Even as I write this post I feel like I am sitting on a fence with the only two options I have is falling in a pack of hungry Cheetahs or falling into a herd of Elephants. Do I want to be chased to death or squashed to death? Hum?
Here is a little bit of background information. We have been on a modified Dave Ramsey plan for about 2 years now. In fact it is so modified that Dave himself would disown us. We are on month 10 of a gazelle intense Debt Snowball 14 month plan which would make us debt free (not including the house) in February 2012! So why are we pausing our Debt Snowball when we are so close?

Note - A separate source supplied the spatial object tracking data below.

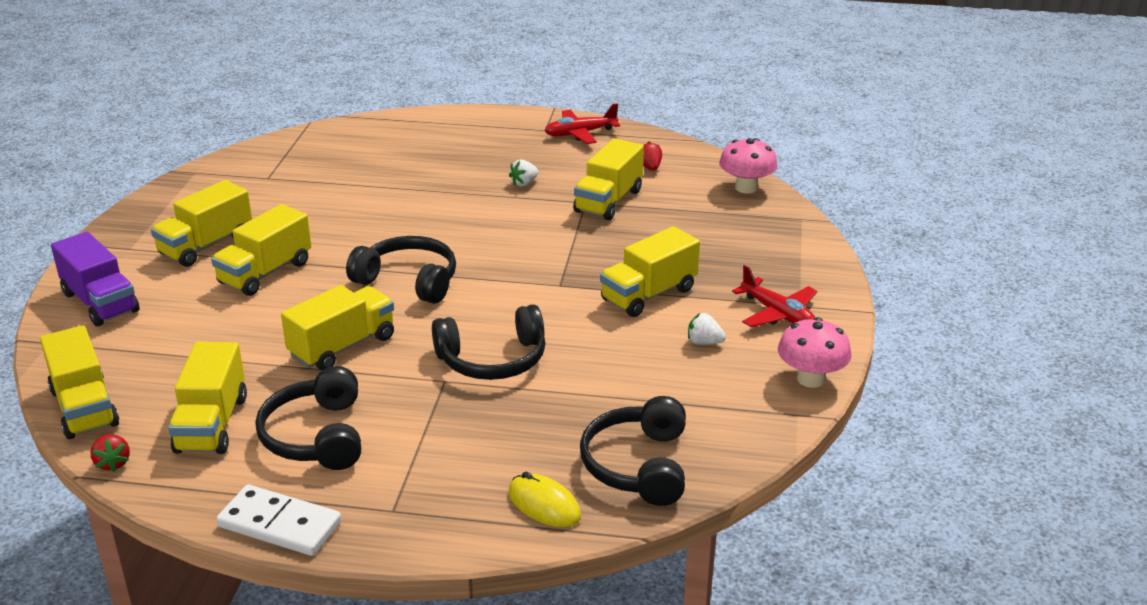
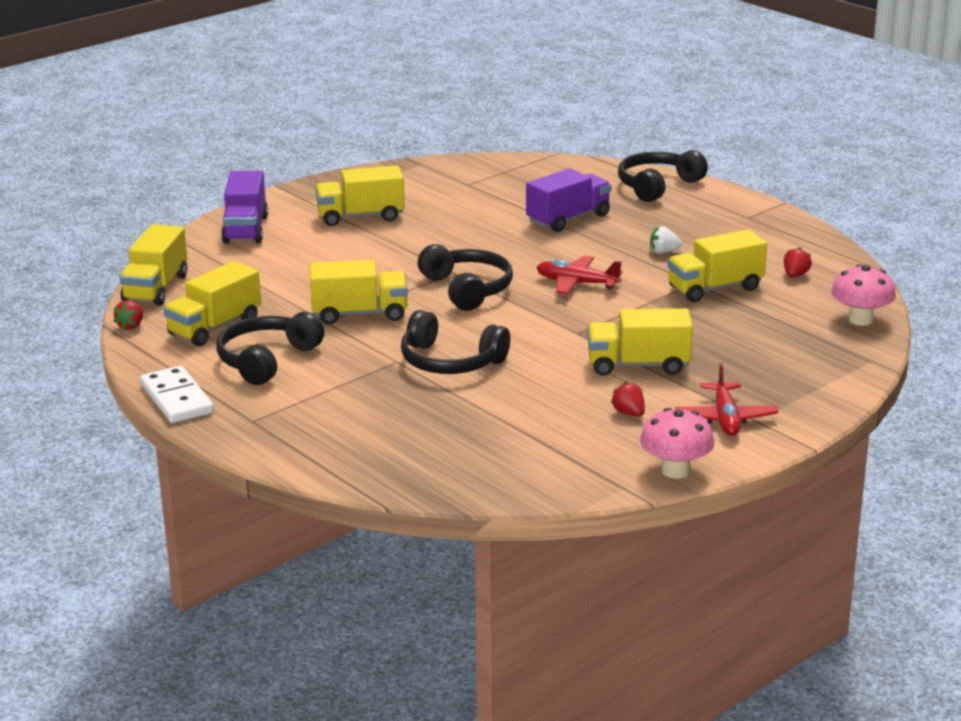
camera: 40 degrees right, 5 degrees down
(265, 273) = (375, 248): yellow truck -> none
(404, 181) = (568, 219): none -> purple truck
(544, 505) = (350, 460): yellow mouse -> none
(580, 133) = (775, 229): red plane -> red plane (577, 283)
(638, 465) = (450, 466): black headphones -> black headphones (657, 186)
(704, 342) = (629, 413): white strawberry -> red strawberry

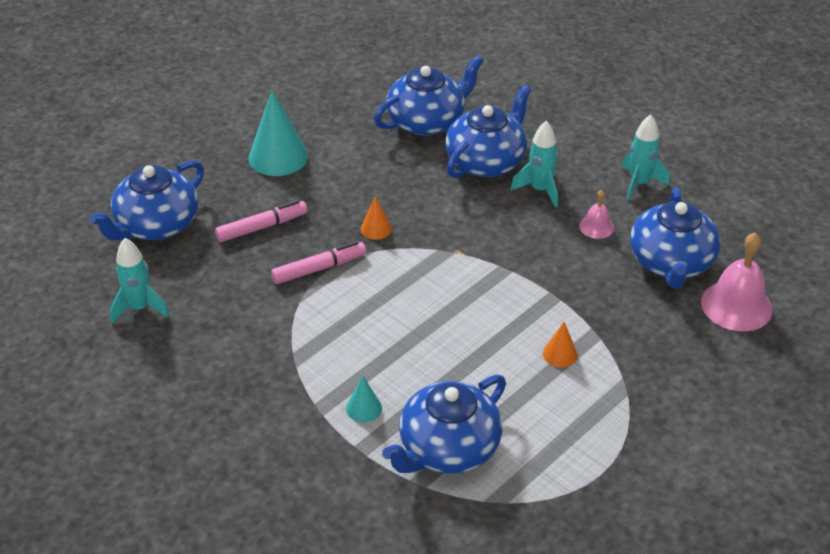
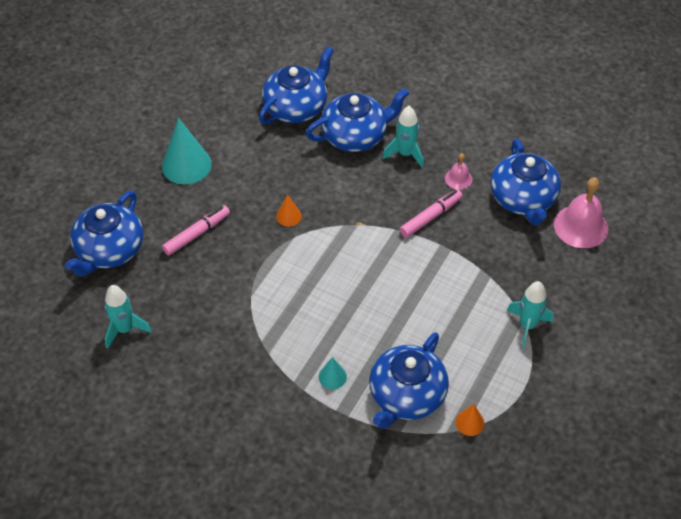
camera: 15 degrees left, 10 degrees up
(319, 268) = (256, 262): pink marker -> pink marker (431, 217)
(486, 161) = (355, 136): blue teapot -> blue teapot turned 45 degrees clockwise
(560, 354) = (464, 297): orange cone -> orange cone (469, 422)
(639, 184) = (479, 133): turquoise rocket -> turquoise rocket (527, 326)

Here are the details. We pay approximately $1100 per month on our debt. The debt snowball is down to the last debt which is our van. We have managed to do this for the last 10 months and I feel this is a great astonishment but it leaves us with absolutely no wiggle room. At the beginning of this year we changed our health insurance plan to an HSA (Health Savings Accounting) which reduced our premium by approximately 60%. We have the option to put up to $6,000 in the Savings Account per year. We have been able to put a couple thousand dollars in the account and have only used it minimally during the year. The amount you put into the savings account is tax deductible and this is why we are questioning paying the next two months on our debt snowball versus our HSA. Here are the options…
1. Continue on our debt snowball and scream debt free the Dave Ramsey way in February of 2012. (this was our original plan)
2. Take the money we normally apply to our Debt Snowball and put it into our HSA for the rest of 2011 and scream debt free in April of 2012.
The interest on our debt snowball is pretty low at 3.5%. I believe our tax rate is between 15-20% so theoretically; it is cost effective to stash this extra money away into our HSA. It would also give us a little more cushion on our HSA for future years. This seems like a win/win situation. So why does it make me queasy just thinking about pausing our Debt Snowball?